Retrato
Yo soy Malva Malabar. Relato del nacimiento de una diva queer
En 2006, en Madrid, yo era un homosexual en exilio. Esto puede leerse como algo pretencioso, pero lo triste de esta verdad, o quizás lo nimio, es que es una verdad que he tenido que ir entendiendo o construyendo a medida que los años han pasado.
Salí del Ecuador 3 años antes de la despenalización de la homosexualidad masculina, mediada por un vergonzante acuerdo del Tribunal Constitucional, que si bien descriminalizaba de hecho, patologizaba una condición connatural en mi persona: el gusto por los miembros de mi propio sexo biológico, mi orientación sexual.
La mujer que vive en mí, dormía.
Aun en reuniones proselitistas y de militancia, en los años ochenta, yo vagaba en un mundo dividido entre lo que mis padres creían y me ensañaban con corrección como dignas reivindicaciones humanas y aquello que era fundamentalmente divertimento, descubrir el hacer sexual, hacerme hombre frente a mis deseos, que coincidentemente eran los cuerpos gloriosos de mis amigos de adolescencia. Luego, a la caída de los paradigmas se vino, irrenunciable, el reconocimiento de que las luchas son en nuestro propio cuerpo.

—————

**TAREA BREVE A:**
Devuelva sin cambios las líneas de las filas que van desde la que contiene "name: 88.1-4-antiquo-alt-d;" hasta la que contiene "<i>can</i>(j)<b>tá</b>(h ir)bo.(i.) (::)", ambas incluidas.

**FILAS EXTRAÍDAS:**
—————

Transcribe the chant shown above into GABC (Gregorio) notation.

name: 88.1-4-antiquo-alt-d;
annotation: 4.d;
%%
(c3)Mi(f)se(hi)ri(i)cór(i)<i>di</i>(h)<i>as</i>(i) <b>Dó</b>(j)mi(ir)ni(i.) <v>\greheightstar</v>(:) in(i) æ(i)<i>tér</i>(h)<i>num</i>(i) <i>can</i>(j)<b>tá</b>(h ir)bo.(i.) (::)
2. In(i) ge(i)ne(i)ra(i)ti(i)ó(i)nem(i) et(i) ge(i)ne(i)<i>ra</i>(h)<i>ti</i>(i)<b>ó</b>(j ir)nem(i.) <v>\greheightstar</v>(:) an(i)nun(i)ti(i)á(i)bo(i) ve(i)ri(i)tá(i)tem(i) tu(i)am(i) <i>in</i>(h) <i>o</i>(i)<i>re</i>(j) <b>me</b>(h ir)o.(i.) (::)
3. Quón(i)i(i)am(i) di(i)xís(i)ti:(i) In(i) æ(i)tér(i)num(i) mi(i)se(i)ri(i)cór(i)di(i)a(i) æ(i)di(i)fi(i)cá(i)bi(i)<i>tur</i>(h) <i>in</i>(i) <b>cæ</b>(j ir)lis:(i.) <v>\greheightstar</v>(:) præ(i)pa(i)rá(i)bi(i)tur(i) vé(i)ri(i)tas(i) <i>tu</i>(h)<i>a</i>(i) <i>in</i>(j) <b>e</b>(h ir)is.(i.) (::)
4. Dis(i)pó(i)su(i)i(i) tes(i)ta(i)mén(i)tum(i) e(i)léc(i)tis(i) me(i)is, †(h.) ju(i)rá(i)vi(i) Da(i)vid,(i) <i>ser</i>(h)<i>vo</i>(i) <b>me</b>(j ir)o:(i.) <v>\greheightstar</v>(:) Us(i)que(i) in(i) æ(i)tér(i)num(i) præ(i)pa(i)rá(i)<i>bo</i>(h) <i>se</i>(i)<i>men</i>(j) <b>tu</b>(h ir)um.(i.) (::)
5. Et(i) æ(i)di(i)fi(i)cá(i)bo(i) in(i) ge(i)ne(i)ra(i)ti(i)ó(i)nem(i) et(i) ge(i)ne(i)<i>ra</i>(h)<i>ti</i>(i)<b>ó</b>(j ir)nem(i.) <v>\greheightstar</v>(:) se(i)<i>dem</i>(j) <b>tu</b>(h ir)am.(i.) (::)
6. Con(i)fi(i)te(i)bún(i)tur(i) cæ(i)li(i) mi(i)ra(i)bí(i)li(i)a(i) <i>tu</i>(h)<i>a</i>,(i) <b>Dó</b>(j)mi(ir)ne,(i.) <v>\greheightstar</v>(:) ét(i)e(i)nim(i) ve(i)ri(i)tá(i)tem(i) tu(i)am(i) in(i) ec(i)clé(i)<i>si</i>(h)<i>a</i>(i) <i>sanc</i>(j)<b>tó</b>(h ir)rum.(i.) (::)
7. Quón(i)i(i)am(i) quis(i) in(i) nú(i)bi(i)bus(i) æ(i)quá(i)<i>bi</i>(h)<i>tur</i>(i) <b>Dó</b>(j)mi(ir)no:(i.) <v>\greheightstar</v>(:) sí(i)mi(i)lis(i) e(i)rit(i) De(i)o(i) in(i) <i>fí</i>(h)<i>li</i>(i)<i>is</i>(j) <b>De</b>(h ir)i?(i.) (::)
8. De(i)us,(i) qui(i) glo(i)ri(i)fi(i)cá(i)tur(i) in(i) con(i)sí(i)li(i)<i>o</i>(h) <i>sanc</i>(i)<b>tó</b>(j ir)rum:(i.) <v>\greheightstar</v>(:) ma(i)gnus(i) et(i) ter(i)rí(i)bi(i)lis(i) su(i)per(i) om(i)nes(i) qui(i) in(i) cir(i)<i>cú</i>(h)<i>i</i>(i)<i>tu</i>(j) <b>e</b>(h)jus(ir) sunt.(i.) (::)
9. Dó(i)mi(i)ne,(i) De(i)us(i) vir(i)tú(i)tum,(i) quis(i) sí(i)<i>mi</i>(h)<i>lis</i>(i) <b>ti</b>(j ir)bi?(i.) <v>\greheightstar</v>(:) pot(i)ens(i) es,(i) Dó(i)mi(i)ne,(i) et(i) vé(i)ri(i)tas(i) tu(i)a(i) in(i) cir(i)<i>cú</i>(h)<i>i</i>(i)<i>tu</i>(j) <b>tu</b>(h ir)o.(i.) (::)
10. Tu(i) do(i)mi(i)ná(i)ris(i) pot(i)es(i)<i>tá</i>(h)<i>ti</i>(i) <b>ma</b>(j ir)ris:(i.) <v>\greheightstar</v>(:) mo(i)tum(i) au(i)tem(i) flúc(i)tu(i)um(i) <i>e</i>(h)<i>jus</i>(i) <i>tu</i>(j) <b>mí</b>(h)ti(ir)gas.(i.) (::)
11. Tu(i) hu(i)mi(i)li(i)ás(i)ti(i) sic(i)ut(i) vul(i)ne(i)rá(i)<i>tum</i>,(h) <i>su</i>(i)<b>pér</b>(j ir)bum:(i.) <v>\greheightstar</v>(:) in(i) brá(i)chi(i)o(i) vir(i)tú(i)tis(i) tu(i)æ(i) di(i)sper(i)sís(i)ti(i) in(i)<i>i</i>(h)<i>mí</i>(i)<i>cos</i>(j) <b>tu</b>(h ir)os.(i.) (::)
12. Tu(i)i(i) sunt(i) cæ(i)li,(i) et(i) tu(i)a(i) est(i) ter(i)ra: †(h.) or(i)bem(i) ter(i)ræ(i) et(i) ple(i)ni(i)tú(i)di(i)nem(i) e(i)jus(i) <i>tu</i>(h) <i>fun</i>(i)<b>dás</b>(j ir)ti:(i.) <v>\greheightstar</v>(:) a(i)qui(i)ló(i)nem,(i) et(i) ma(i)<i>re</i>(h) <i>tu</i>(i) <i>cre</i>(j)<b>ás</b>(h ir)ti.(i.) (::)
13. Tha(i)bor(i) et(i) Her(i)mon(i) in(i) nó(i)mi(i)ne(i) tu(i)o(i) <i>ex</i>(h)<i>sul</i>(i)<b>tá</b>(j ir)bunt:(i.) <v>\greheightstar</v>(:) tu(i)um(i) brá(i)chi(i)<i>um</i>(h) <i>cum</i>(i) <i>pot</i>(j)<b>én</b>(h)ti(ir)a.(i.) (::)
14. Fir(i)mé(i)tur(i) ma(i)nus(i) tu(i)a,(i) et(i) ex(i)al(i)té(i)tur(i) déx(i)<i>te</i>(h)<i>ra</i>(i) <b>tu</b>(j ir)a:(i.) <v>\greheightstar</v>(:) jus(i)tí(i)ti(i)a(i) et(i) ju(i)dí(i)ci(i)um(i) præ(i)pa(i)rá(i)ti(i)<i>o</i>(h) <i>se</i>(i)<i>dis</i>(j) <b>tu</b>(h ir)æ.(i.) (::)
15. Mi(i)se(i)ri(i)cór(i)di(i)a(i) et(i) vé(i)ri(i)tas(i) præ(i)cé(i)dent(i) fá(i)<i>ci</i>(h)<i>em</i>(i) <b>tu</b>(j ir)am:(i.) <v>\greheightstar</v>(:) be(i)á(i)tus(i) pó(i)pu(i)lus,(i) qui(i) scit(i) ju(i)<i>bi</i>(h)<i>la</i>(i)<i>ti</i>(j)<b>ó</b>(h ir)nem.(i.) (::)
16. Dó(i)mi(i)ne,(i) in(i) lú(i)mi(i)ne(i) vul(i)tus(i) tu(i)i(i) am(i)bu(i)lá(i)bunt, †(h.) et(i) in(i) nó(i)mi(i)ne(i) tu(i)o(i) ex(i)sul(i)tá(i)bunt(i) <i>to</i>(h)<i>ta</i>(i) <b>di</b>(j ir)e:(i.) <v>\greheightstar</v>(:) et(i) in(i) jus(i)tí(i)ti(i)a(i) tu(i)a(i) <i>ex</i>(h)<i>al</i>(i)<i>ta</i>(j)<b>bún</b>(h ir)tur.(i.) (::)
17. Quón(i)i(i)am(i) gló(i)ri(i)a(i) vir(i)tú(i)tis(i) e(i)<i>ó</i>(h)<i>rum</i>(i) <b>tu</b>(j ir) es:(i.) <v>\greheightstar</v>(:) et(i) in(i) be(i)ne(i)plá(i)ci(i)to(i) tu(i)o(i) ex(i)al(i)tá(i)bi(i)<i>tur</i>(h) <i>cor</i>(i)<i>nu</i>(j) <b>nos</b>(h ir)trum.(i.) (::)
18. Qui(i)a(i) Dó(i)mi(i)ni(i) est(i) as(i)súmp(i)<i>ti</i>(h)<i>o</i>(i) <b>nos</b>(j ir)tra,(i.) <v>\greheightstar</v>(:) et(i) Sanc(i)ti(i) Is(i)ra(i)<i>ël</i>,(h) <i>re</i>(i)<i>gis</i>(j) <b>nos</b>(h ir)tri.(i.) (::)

—————

**TAREA BREVE B:**
Responda, según el retrato, a estas preguntas:
(i) ¿En qué año y en qué ciudad la voz narrativa se describe como un homosexual en exilio?
(ii) ¿Cuántos años antes de la despenalización de la homosexualidad masculina salió del Ecuador?
(iii) ¿En qué década tenían lugar las reuniones proselitistas y de militancia que se mencionan?

**RESPUESTA CORRECTA A:**
name: 88.1-4-antiquo-alt-d;
annotation: 4.d;
%%
(c3)Mi(f)se(hi)ri(i)cór(i)<i>di</i>(h)<i>as</i>(i) <b>Dó</b>(j)mi(ir)ni(i.) <v>\greheightstar</v>(:) in(i) æ(i)<i>tér</i>(h)<i>num</i>(i) <i>can</i>(j)<b>tá</b>(h ir)bo.(i.) (::)

**RESPUESTA CORRECTA B:**
(i) En 2006, en Madrid.
(ii) 3 años antes.
(iii) En los años ochenta.